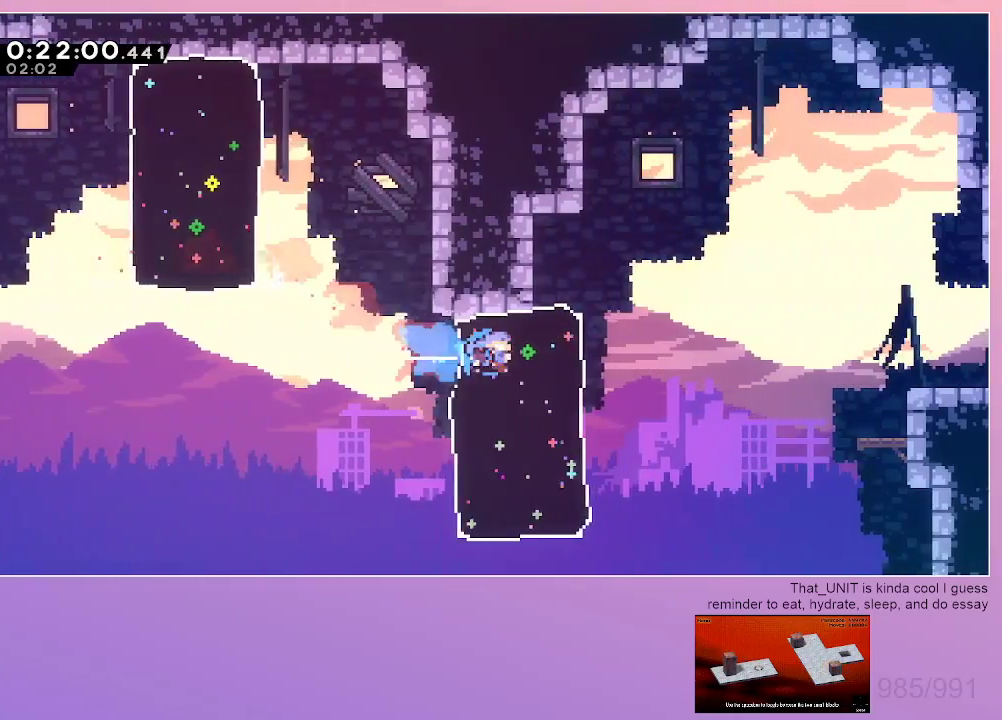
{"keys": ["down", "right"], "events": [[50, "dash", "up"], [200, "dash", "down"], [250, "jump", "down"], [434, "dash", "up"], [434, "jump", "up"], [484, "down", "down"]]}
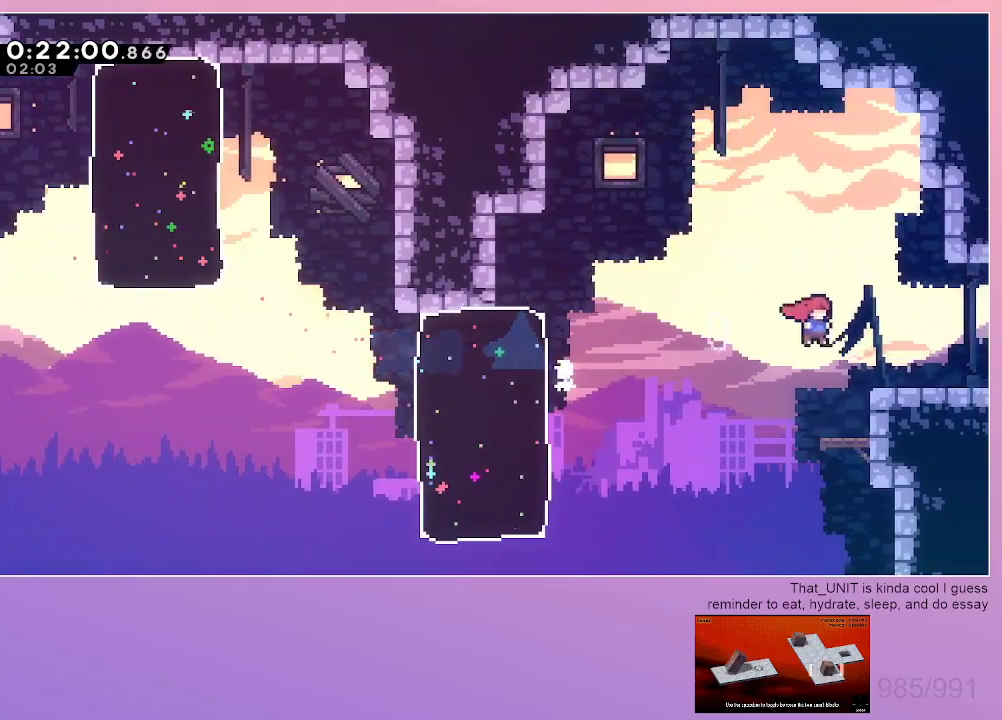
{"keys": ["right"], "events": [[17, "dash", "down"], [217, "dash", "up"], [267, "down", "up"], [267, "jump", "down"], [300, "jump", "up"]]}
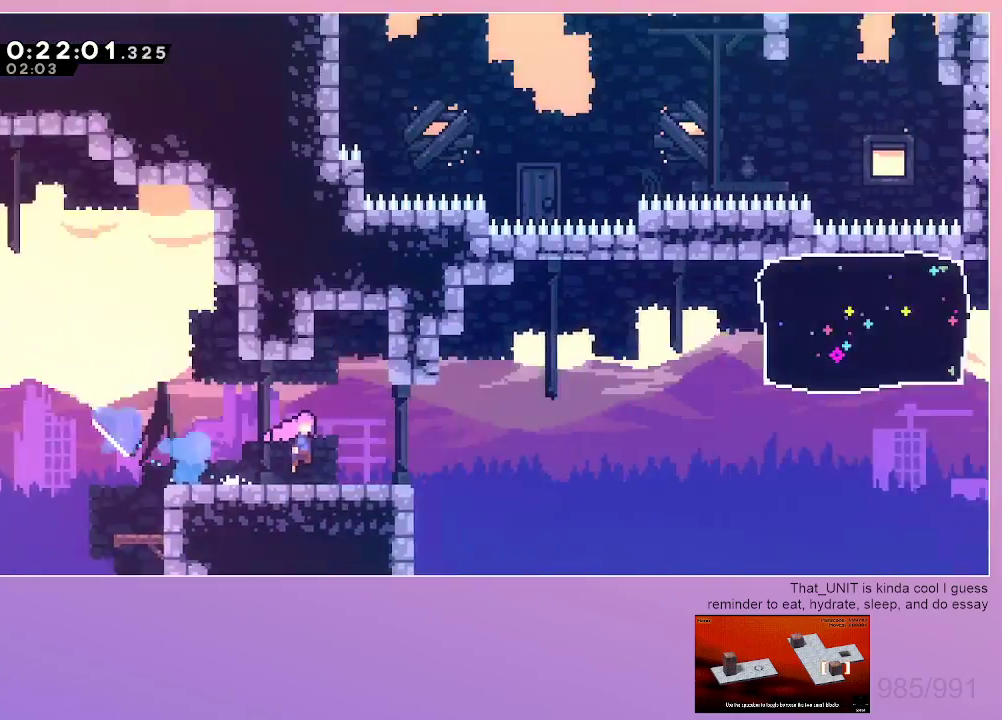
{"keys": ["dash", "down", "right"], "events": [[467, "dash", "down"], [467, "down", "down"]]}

— What is needed —
Omit the pictures and output all of the other material exactly.

— Answer to this problem —
{"keys": ["down", "right"], "events": [[50, "dash", "up"], [200, "dash", "down"], [250, "jump", "down"], [434, "dash", "up"], [434, "jump", "up"], [484, "down", "down"]]}
{"keys": ["right"], "events": [[17, "dash", "down"], [217, "dash", "up"], [267, "down", "up"], [267, "jump", "down"], [300, "jump", "up"]]}
{"keys": ["dash", "down", "right"], "events": [[467, "dash", "down"], [467, "down", "down"]]}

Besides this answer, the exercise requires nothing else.